> Work order
Please reproduce word for word the stretch of the UK science policy passage below from "In many ways" through "look to Australia.".

━━━━━ Provided passage

In many ways this government has appeared to be one with which the research community could have an intelligent conversation – and that is a good thing. Cynics who doubt the truth of that statement need only look to Australia.
Nevertheless, the future remains shrouded in considerable uncertainty. Will the commitments to capital investment outlast next year’s election? That depends on the extent of cross-party support and the particular composition of the next administration. We have yet to hear detailed plans from any party. Even if the post-2015 government is Conservative-led, the ominous noises from chancellor George Osborne’s conference speech about wanting to find £25bn of cuts in public spending raise the question of where the axe will fall. One disturbing interpretation of the unexpected departure this summer of David Willetts, former minister for universities and science, is that the Treasury wanted less resistance from BIS on budget decisions.
The government’s Science and Innovation Strategy, which is scheduled to be announced alongside the 2014 Autumn statement, should offer a clearer indication of its intentions and an opportunity for discussion.
But preparations for the arguments that need to be had over the coming months about the future of UK science can begin now. To sharpen and frame the terms of that debate the Campaign for Science and Engineering (CaSE) has today published briefing documents that summarise the current state of UK science and engineering policy in three key areas: funding, education and the role of science in policy formulation.
CaSE will be using these briefings to engage directly with every political party with at least one MP, asking them to lay out their manifesto commitments. Provocatively, they list action points that form a coherent series of challenges for those who will be seeking the right to govern us. But the documents should also be read by anyone with an interest in understanding and participating in the arguments.

━━━━━━━━━━
━━━━━ The data

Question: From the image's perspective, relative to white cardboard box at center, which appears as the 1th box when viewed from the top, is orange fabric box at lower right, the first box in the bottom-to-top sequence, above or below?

━━━━━━━━━━

> Task solution
In many ways this government has appeared to be one with which the research community could have an intelligent conversation – and that is a good thing. Cynics who doubt the truth of that statement need only look to Australia.